Kagiso came back the way he’d gone in, the marshal making the way clear for him again. He was carrying a couple of takeaway cups with their caps on and a paper plate with some snacks. ‘I guessed you wouldn’t want sugar in your tea,’ he said.
‘You guessed right. And what, may I ask, did you say to them to make them all look at me?’
‘Oh, I just told them that the white madam over there was not coping with the heat and was in danger of fainting.’
‘You did, did you?’
‘But what got the laughs was the guy speaking Zulu, who said something like, “Bloody typical, they’ve been here for hundreds of years and they’re still not used to the sun.”’
‘I’m glad you all had a good laugh at my expense.’ She prodded him in the ribs.

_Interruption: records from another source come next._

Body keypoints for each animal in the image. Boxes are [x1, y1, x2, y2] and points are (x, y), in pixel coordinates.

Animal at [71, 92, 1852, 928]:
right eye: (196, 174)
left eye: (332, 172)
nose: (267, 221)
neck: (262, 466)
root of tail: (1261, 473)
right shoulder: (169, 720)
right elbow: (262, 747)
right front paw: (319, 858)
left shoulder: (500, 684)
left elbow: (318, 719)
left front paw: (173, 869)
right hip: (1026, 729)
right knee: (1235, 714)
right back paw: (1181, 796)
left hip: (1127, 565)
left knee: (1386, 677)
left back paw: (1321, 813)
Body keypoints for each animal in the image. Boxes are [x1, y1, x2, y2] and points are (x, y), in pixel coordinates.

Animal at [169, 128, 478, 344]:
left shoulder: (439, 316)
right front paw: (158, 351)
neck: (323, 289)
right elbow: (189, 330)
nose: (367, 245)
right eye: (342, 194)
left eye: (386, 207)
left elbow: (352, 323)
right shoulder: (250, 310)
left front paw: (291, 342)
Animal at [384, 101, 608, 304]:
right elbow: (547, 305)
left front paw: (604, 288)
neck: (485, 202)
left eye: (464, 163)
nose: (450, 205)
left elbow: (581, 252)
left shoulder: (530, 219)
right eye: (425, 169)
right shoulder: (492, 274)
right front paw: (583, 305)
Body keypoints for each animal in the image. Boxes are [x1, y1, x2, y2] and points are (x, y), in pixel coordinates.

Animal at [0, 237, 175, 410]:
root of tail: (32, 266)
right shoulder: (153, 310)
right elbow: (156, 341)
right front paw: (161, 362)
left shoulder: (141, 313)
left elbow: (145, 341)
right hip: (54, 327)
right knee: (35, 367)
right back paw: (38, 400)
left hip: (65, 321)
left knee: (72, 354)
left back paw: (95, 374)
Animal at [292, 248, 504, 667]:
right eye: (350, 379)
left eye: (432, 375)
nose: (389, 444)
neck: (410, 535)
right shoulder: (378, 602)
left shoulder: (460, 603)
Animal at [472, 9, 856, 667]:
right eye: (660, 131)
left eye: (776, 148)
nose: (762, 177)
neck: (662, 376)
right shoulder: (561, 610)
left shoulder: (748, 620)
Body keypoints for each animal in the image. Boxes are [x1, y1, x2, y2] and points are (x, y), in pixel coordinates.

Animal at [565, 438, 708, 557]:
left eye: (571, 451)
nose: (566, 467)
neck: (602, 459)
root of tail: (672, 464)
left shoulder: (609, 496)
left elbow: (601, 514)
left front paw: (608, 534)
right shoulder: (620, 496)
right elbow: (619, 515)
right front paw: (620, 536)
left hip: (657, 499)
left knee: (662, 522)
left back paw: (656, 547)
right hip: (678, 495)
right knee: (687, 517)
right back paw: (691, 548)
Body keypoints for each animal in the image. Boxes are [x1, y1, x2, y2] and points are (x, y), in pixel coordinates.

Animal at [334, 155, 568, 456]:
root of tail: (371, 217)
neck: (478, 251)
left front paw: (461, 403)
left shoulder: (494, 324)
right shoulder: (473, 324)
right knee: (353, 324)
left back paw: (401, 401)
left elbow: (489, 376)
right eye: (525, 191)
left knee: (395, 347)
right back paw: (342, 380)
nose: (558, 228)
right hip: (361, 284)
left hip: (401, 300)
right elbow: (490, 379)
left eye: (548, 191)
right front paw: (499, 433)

‘Hey! I’ll spill my tea. Anyway, it did the trick
. So where do we start?’
Kagiso leaned down, brushed away some twigs on the grass and stretched out on the ground, propping himself up on one elbow. He looked relaxed, a man at ease with himself, quite a contrast from the tetchy awkwardness of just a few minutes earlier.
Lindi sat down next to him.
‘So what’s this “turnaround” that Willemse was talking about?’
‘Oh! It’s all a bit ridiculous, really. I suppose I was what you’d call a rising star in the ministry. I used to work for him, did a fair amount of the research on which his new policy was based.’
‘What was that?’
‘Basically he said arguments about taking over land were so old-school. He argued that whether you owned land or not was irrelevant. The question was, were you getting enough from it – either pay and conditions or output? Pretty much what he just said.’
‘All very rational.’
‘That’s what I used to think, too.’
‘I can feel a “but” coming.’
‘But that’s not really what’s happening on the ground.’
‘What do you mean?’
‘Well, I was sent down to Mpumalanga to show the policy could work. You know, bring workers and owners together, set up farm councils, profit-share schemes, land-lease programmes. You name it, I could try it. The only rule was – don’t get bogged down in arguments about ownership.’
‘And it’s not happening?’
‘Well, it did for a few months – we had some fantastic results. And then the farmers – most of them are still white – started going off the idea. I found they were selling the land to government, exactly what Willemse said he wasn’t interested in.’
‘Did you complain?’
‘Well, not directly to him, but to his office.’
‘And?’
He shrugged. ‘They sent me a very polite letter, which basically told me to keep my nose out of it.’
‘Which is more or less what Willemse just said to you today.’